"Why, Uncle Jed!" she cried. "You sing EVER so much. I heard you
singing this morning."
Jed nodded. "Ye-es," he drawled, "but I was alone then and I'm
liable to take chances with my own health. Bluey Batcheldor was in
the shop last week, though, when I was tunin' up and it disagreed
with HIM."
"I don't believe it, Uncle Jed," with righteous indignation. "How
do you know it did?"
"'Cause he said so.

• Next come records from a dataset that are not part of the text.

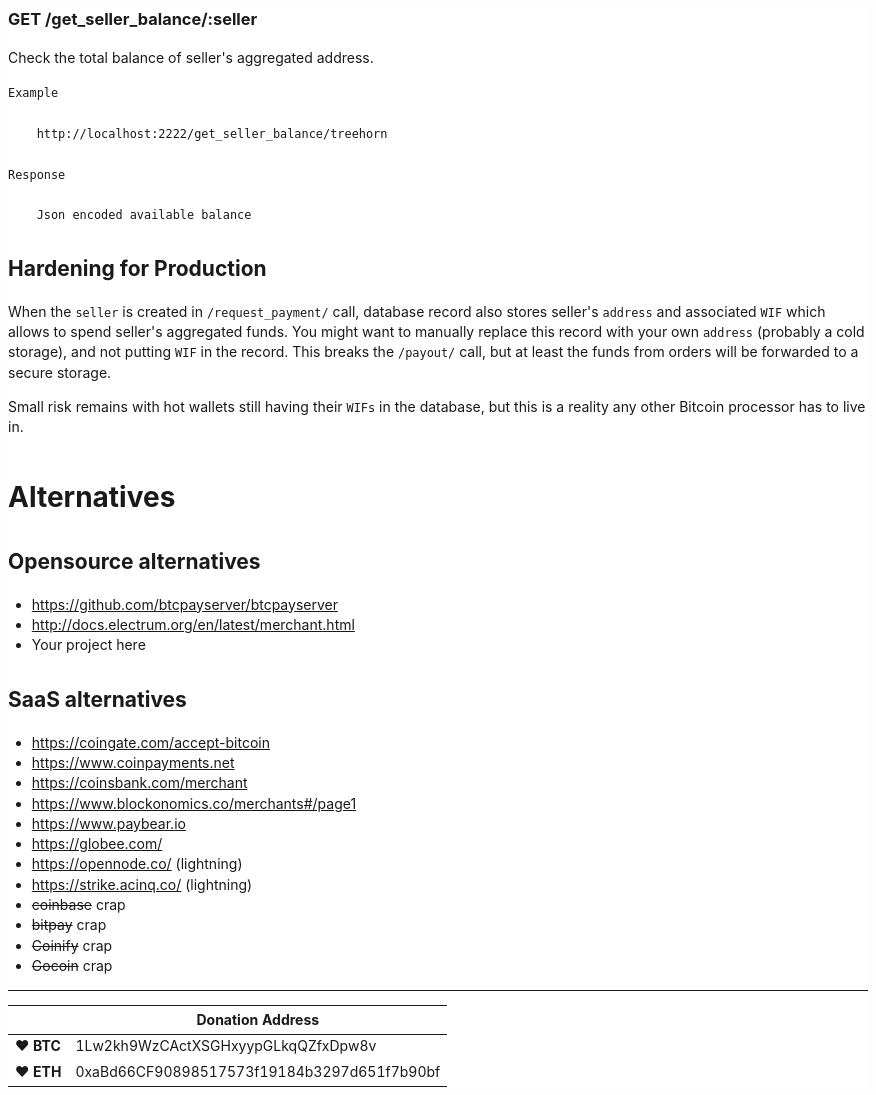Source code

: 
### GET /get_seller_balance/:seller


Check the total balance of seller's aggregated address.

	Example

		http://localhost:2222/get_seller_balance/treehorn

	Response

		Json encoded available balance


Hardening for Production
------------------------

When the `seller` is created in `/request_payment/` call, database record also stores seller's `address` 
and associated `WIF` which allows to spend seller's aggregated funds.
You might want to manually replace this record with your own `address` (probably a cold storage), and not putting `WIF` in the record.
This breaks the `/payout/` call, but at least the funds from orders will be forwarded to a secure storage.

Small risk remains with hot wallets still having their `WIFs` in the database, but this is a reality any other Bitcoin processor
has to live in.

Alternatives
============

Opensource alternatives
----------------------

* https://github.com/btcpayserver/btcpayserver
* http://docs.electrum.org/en/latest/merchant.html
* Your project here

SaaS alternatives
-----------------

* https://coingate.com/accept-bitcoin
* https://www.coinpayments.net
* https://coinsbank.com/merchant
* https://www.blockonomics.co/merchants#/page1
* https://www.paybear.io
* https://globee.com/
* https://opennode.co/ (lightning)
* https://strike.acinq.co/ (lightning)
* ~~coinbase~~ crap
* ~~bitpay~~ crap
* ~~Coinify~~ crap
* ~~Gocoin~~ crap

----

|  | Donation Address |
| --- | --- |
| ♥ __BTC__ | 1Lw2kh9WzCActXSGHxyypGLkqQZfxDpw8v |
| ♥ __ETH__ | 0xaBd66CF90898517573f19184b3297d651f7b90bf |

He listened a spell, and then said I made him
sick, so I took his word for it."
Captain Sam laughed uproariously. "You must be pretty bad then,
Jed," he declared. "Anybody who disagrees with Bluey Batcheldor
must be pretty nigh the limit."
Jed nodded. "Um-hm," he said, reflectively, "pretty nigh, but not
quite. Always seemed to me the real limit was anybody who agreed
with him."
So Jed, with Babbie on his knee, sat in the corner of the bay
window looking out on the street, while Mrs. Armstrong and her
brother and Miss Hunniwell played and sang and the captain
applauded vigorously and loudly demanded more. After a time Ruth
left the group at the piano and joined Jed and her daughter by the
window. Captain Hunniwell came a few minutes later.
"Make a good-lookin' couple, don't they?" he whispered, bending
down, and with a jerk of his head in the direction of the
musicians. "Your brother's a fine-lookin' young chap, Mrs.